Asylum seeker

It is difficult to maintain a consistent attitude, as a nation, to the issue of asylum-seekers. The extremes of “White Australia” are long gone since its final dissolution in 1973, however there is an ongoing fear regarding our vulnerability as an island nation with prodigious wealth and social initiatives. Surely a family willing to brave dangerous conditions at sea, a trip during which thousands have died – deserve at least respite from whatever hell they must be escaping? And surely a person willing to employ these shady entrepreneurs to clandestinely enter our lands must have something to hide?

A mountain of evidence prompted the Royal Australian and New Zealand College of Psychiatrists to release a position statement In February 2012, where they noted “mental distress in varying degrees was a common manifestation in detained asylum seekers.” “Of particular concern is the stress caused by an uncertain future; refugees and asylum seekers held in detention are unable to make future plans and can feel stressed and powerless.” This is the culmination of years of research, such as Newman and Steel’s 2004 study identifying threefold increases in psychiatric disorders in adults and tenfold increases in children, after detention.

Post-traumatic stress and major depression were the most cited conditions that are found in these studies. Associate Professor Sundram in May 2012 even felt there was an entirely new condition, “Prolonged Asylum Seekers Syndrome” secondary to lengthy detainment with repeated rejections. His writings bring to mind many of the initial descriptions of PTSD, which noted to be closely related to the community rejection veterans experienced after returning from an unwanted war.

In terms of their mental health access, the situation is now better, although still uncertain. I regularly now receive job offers for work in detention centres, and many of my colleagues have answered the call to provide care to those who most need it. They’ve told me the reasons why they’ve done so, and for many the reasons seem similar to why other colleagues have signed up with “Doctors Without Borders”. The irony doesn’t need elaboration.

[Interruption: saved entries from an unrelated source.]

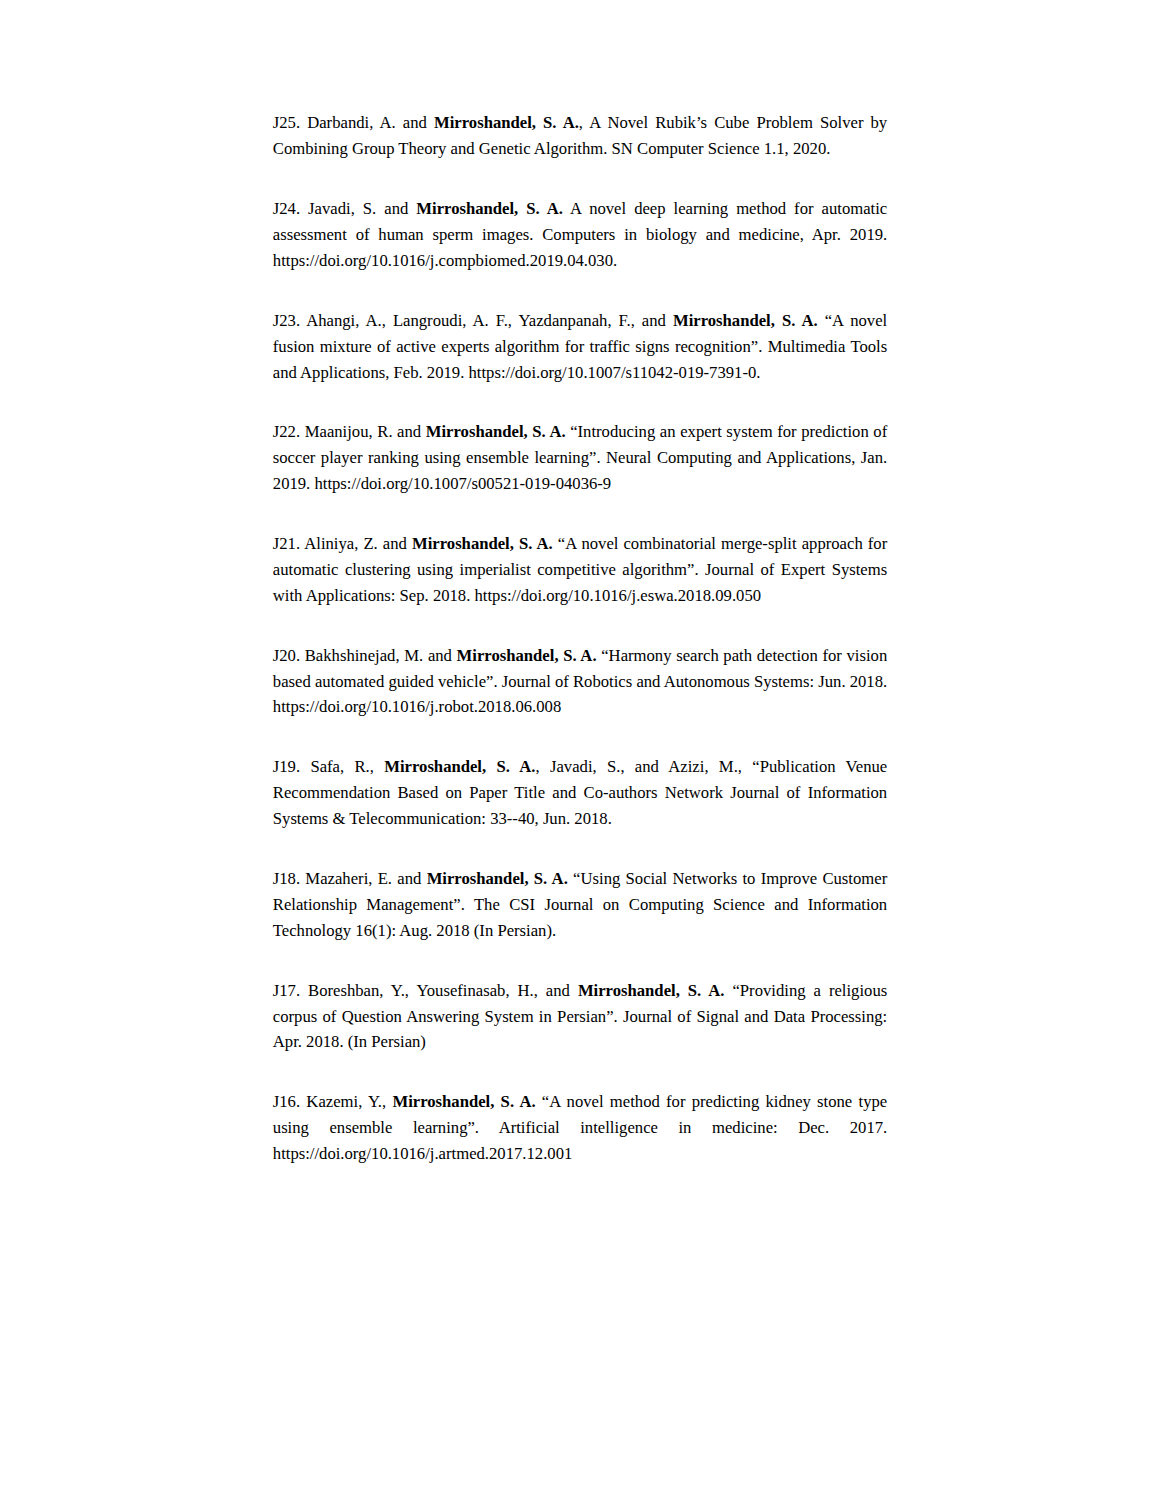J25. Darbandi, A. and Mirroshandel, S. A., A Novel Rubik’s Cube Problem Solver by Combining Group Theory and Genetic Algorithm. SN Computer Science 1.1, 2020.
J24. Javadi, S. and Mirroshandel, S. A. A novel deep learning method for automatic assessment of human sperm images. Computers in biology and medicine, Apr. 2019. https://doi.org/10.1016/j.compbiomed.2019.04.030.
J23. Ahangi, A., Langroudi, A. F., Yazdanpanah, F., and Mirroshandel, S. A. “A novel fusion mixture of active experts algorithm for traffic signs recognition”. Multimedia Tools and Applications, Feb. 2019. https://doi.org/10.1007/s11042-019-7391-0.
J22. Maanijou, R. and Mirroshandel, S. A. “Introducing an expert system for prediction of soccer player ranking using ensemble learning”. Neural Computing and Applications, Jan. 2019. https://doi.org/10.1007/s00521-019-04036-9
J21. Aliniya, Z. and Mirroshandel, S. A. “A novel combinatorial merge-split approach for automatic clustering using imperialist competitive algorithm”. Journal of Expert Systems with Applications: Sep. 2018. https://doi.org/10.1016/j.eswa.2018.09.050
J20. Bakhshinejad, M. and Mirroshandel, S. A. “Harmony search path detection for vision based automated guided vehicle”. Journal of Robotics and Autonomous Systems: Jun. 2018. https://doi.org/10.1016/j.robot.2018.06.008
J19. Safa, R., Mirroshandel, S. A., Javadi, S., and Azizi, M., “Publication Venue Recommendation Based on Paper Title and Co-authors Network Journal of Information Systems & Telecommunication: 33--40, Jun. 2018.
J18. Mazaheri, E. and Mirroshandel, S. A. “Using Social Networks to Improve Customer Relationship Management”. The CSI Journal on Computing Science and Information Technology 16(1): Aug. 2018 (In Persian).
J17. Boreshban, Y., Yousefinasab, H., and Mirroshandel, S. A. “Providing a religious corpus of Question Answering System in Persian”. Journal of Signal and Data Processing: Apr. 2018. (In Persian)
J16. Kazemi, Y., Mirroshandel, S. A. “A novel method for predicting kidney stone type using ensemble learning”. Artificial intelligence in medicine: Dec. 2017. https://doi.org/10.1016/j.artmed.2017.12.001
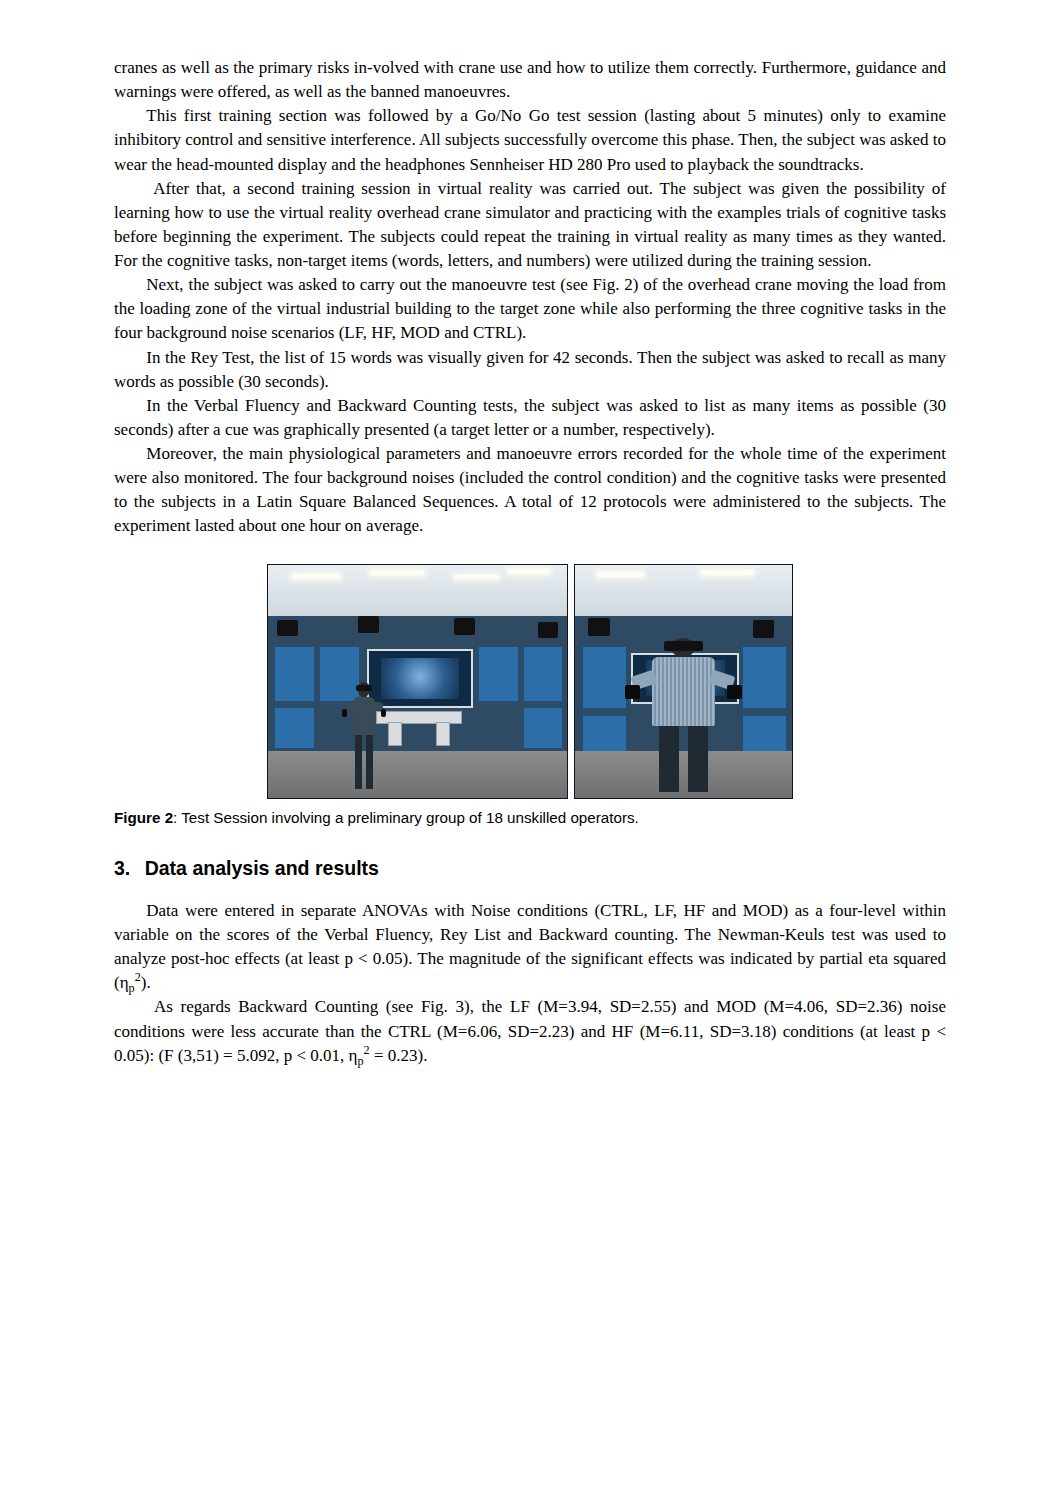cranes as well as the primary risks in-volved with crane use and how to utilize them correctly. Furthermore, guidance and warnings were offered, as well as the banned manoeuvres.
This first training section was followed by a Go/No Go test session (lasting about 5 minutes) only to examine inhibitory control and sensitive interference. All subjects successfully overcome this phase. Then, the subject was asked to wear the head-mounted display and the headphones Sennheiser HD 280 Pro used to playback the soundtracks.
After that, a second training session in virtual reality was carried out. The subject was given the possibility of learning how to use the virtual reality overhead crane simulator and practicing with the examples trials of cognitive tasks before beginning the experiment. The subjects could repeat the training in virtual reality as many times as they wanted. For the cognitive tasks, non-target items (words, letters, and numbers) were utilized during the training session.
Next, the subject was asked to carry out the manoeuvre test (see Fig. 2) of the overhead crane moving the load from the loading zone of the virtual industrial building to the target zone while also performing the three cognitive tasks in the four background noise scenarios (LF, HF, MOD and CTRL).
In the Rey Test, the list of 15 words was visually given for 42 seconds. Then the subject was asked to recall as many words as possible (30 seconds).
In the Verbal Fluency and Backward Counting tests, the subject was asked to list as many items as possible (30 seconds) after a cue was graphically presented (a target letter or a number, respectively).
Moreover, the main physiological parameters and manoeuvre errors recorded for the whole time of the experiment were also monitored. The four background noises (included the control condition) and the cognitive tasks were presented to the subjects in a Latin Square Balanced Sequences. A total of 12 protocols were administered to the subjects. The experiment lasted about one hour on average.
Figure 2: Test Session involving a preliminary group of 18 unskilled operators.
3. Data analysis and results
Data were entered in separate ANOVAs with Noise conditions (CTRL, LF, HF and MOD) as a four-level within variable on the scores of the Verbal Fluency, Rey List and Backward counting. The Newman-Keuls test was used to analyze post-hoc effects (at least p < 0.05). The magnitude of the significant effects was indicated by partial eta squared (ηp2).
As regards Backward Counting (see Fig. 3), the LF (M=3.94, SD=2.55) and MOD (M=4.06, SD=2.36) noise conditions were less accurate than the CTRL (M=6.06, SD=2.23) and HF (M=6.11, SD=3.18) conditions (at least p < 0.05): (F (3,51) = 5.092, p < 0.01, ηp2 = 0.23).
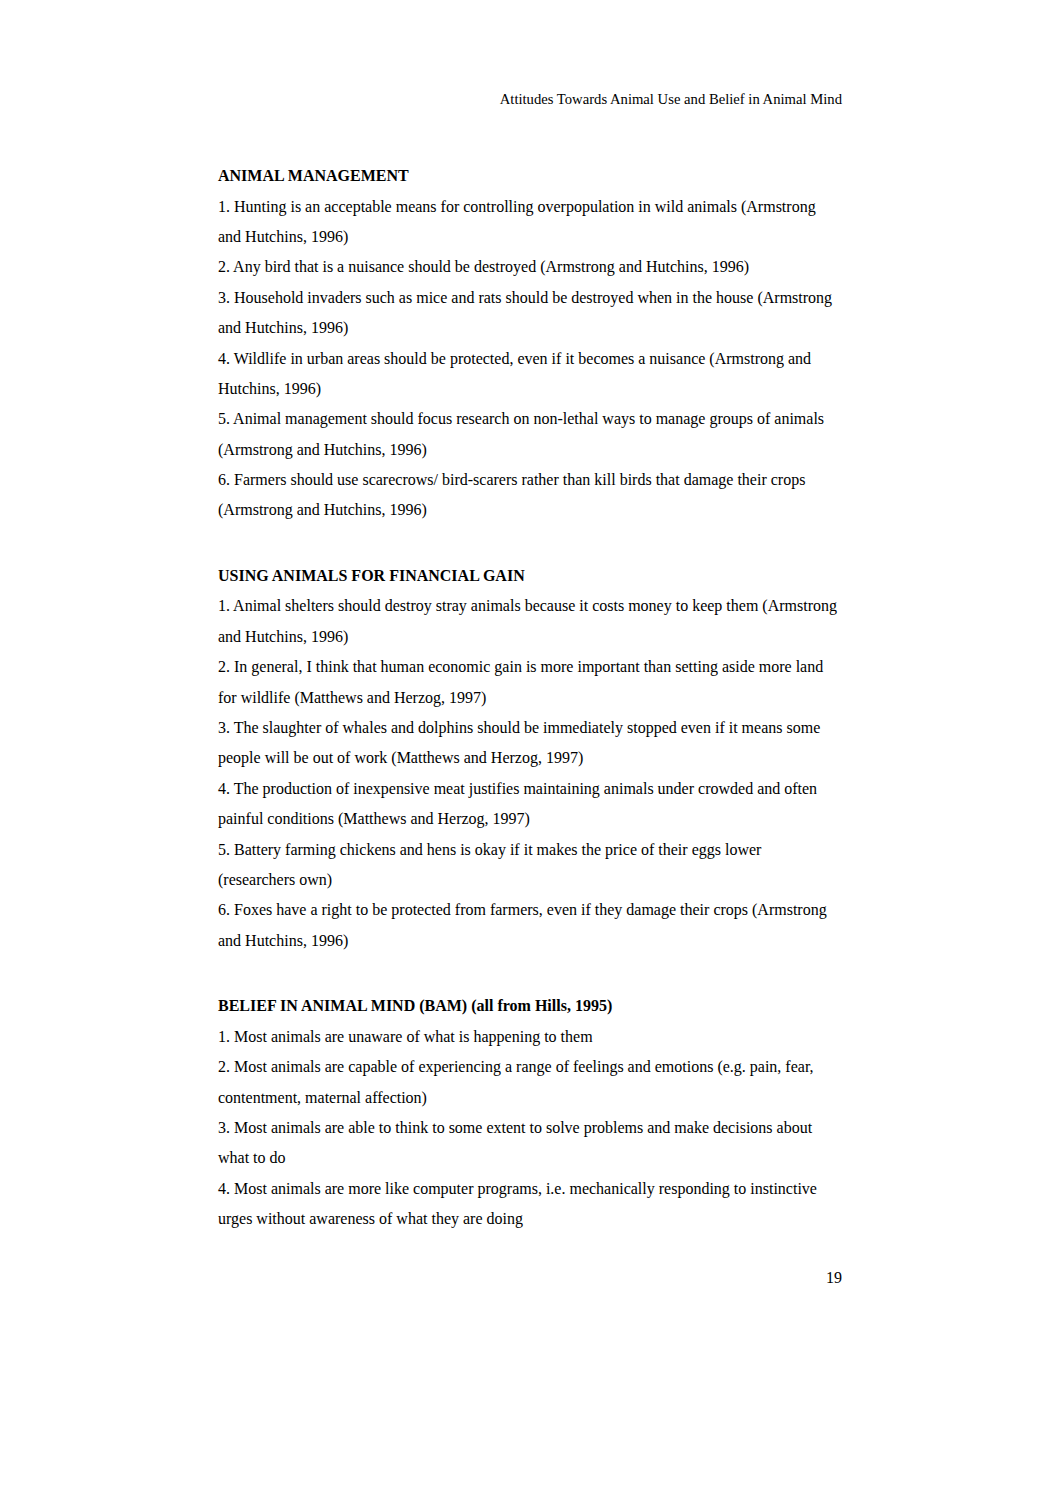Attitudes Towards Animal Use and Belief in Animal Mind
ANIMAL MANAGEMENT
1. Hunting is an acceptable means for controlling overpopulation in wild animals (Armstrong and Hutchins, 1996)
2. Any bird that is a nuisance should be destroyed (Armstrong and Hutchins, 1996)
3. Household invaders such as mice and rats should be destroyed when in the house (Armstrong and Hutchins, 1996)
4. Wildlife in urban areas should be protected, even if it becomes a nuisance (Armstrong and Hutchins, 1996)
5. Animal management should focus research on non-lethal ways to manage groups of animals (Armstrong and Hutchins, 1996)
6. Farmers should use scarecrows/ bird-scarers rather than kill birds that damage their crops (Armstrong and Hutchins, 1996)
USING ANIMALS FOR FINANCIAL GAIN
1. Animal shelters should destroy stray animals because it costs money to keep them (Armstrong and Hutchins, 1996)
2. In general, I think that human economic gain is more important than setting aside more land for wildlife (Matthews and Herzog, 1997)
3. The slaughter of whales and dolphins should be immediately stopped even if it means some people will be out of work (Matthews and Herzog, 1997)
4. The production of inexpensive meat justifies maintaining animals under crowded and often painful conditions (Matthews and Herzog, 1997)
5. Battery farming chickens and hens is okay if it makes the price of their eggs lower (researchers own)
6. Foxes have a right to be protected from farmers, even if they damage their crops (Armstrong and Hutchins, 1996)
BELIEF IN ANIMAL MIND (BAM) (all from Hills, 1995)
1. Most animals are unaware of what is happening to them
2. Most animals are capable of experiencing a range of feelings and emotions (e.g. pain, fear, contentment, maternal affection)
3. Most animals are able to think to some extent to solve problems and make decisions about what to do
4. Most animals are more like computer programs, i.e. mechanically responding to instinctive urges without awareness of what they are doing
19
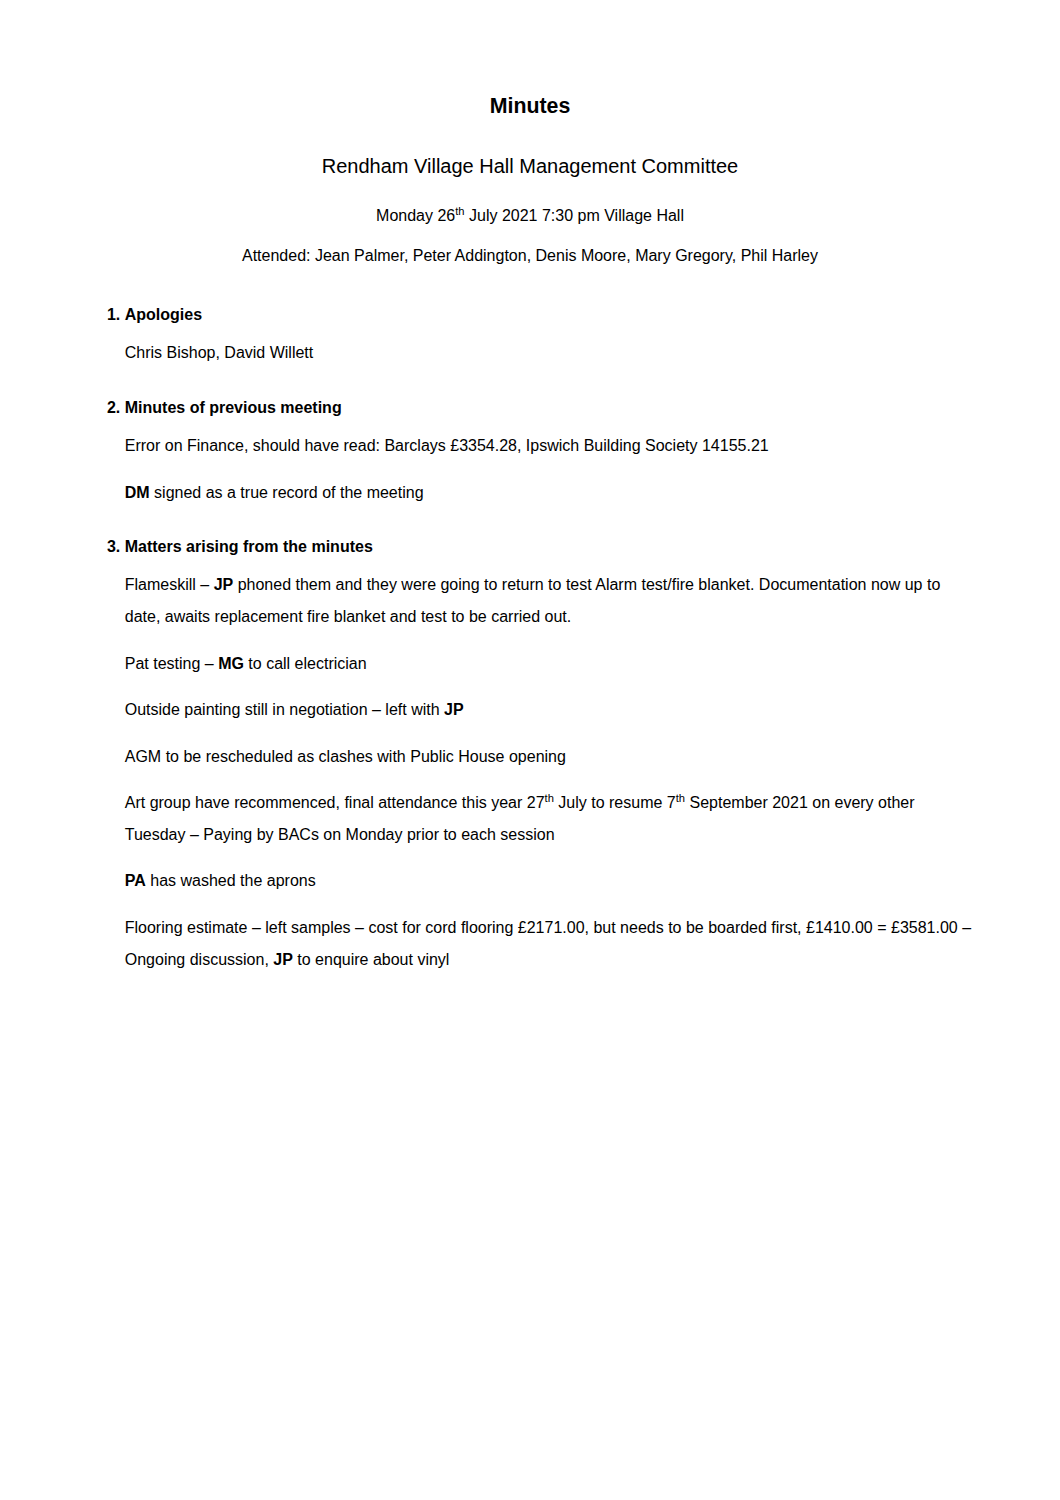Minutes
Rendham Village Hall Management Committee
Monday 26th July 2021 7:30 pm Village Hall
Attended: Jean Palmer, Peter Addington, Denis Moore, Mary Gregory, Phil Harley
Apologies
Chris Bishop, David Willett
Minutes of previous meeting
Error on Finance, should have read: Barclays £3354.28, Ipswich Building Society 14155.21
DM signed as a true record of the meeting
Matters arising from the minutes
Flameskill – JP phoned them and they were going to return to test Alarm test/fire blanket. Documentation now up to date, awaits replacement fire blanket and test to be carried out.
Pat testing – MG to call electrician
Outside painting still in negotiation – left with JP
AGM to be rescheduled as clashes with Public House opening
Art group have recommenced, final attendance this year 27th July to resume 7th September 2021 on every other Tuesday – Paying by BACs on Monday prior to each session
PA has washed the aprons
Flooring estimate – left samples – cost for cord flooring £2171.00, but needs to be boarded first, £1410.00 = £3581.00 – Ongoing discussion, JP to enquire about vinyl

There is, however, an odd sensation to being a government-funded clinician assessing a government-detained individual for a government-induced condition. Again, many of my colleagues utilise the defences they’ve learned in regular practice, do the job and carry on, finding what coping mechanisms will allow them to deal with the traumas experienced on the next flight out, or the burnout from the framework they’re forced to work in. Some though have admitted privately that their approach is to diagnose what they can so as to assist in patients being transferred out of the facility. As one advised me, “The only thing that can get them better, is to get them out of there. What else can I do?”

This was well before Dr Peter Young resigned in frustration in 2014 as director of mental health services for International Health and Mental Services, which provided psychiatric support by contract to detention centres.

Psychiatrists and governments have had a long and severely checkered past. The then-Soviet Union’s expulsion from the World Psychiatric Association in 1977 followed systematic use of psychiatric detainment for political dissidents, and extensive similar issues have been identified in China. These occurred after years of moulding clinicians to the point that many accepted the protocols that they followed as logical courses of action. There are seemingly earnest case reports in the literature advocating with absolute certainty that there is indeed a form of virulent psychosis secondary to practicing Falun Gong exercises, that requires mandatory hospitalisation and enforced medication.

Of course, one cannot pretend that the Australian government would instruct its psychiatrists to detain asylum seekers – it does not need to. However one also cannot pretend that the solution to the vast mental health crisis is the employment of more doctors. One must treat the cause, not treat the symptom. And the issue that needs to be resolved, is how we feel as a nation about a person who is willing to brave the process of seeking asylum and detention. Once a consistent approach is identified, the matter will be solved.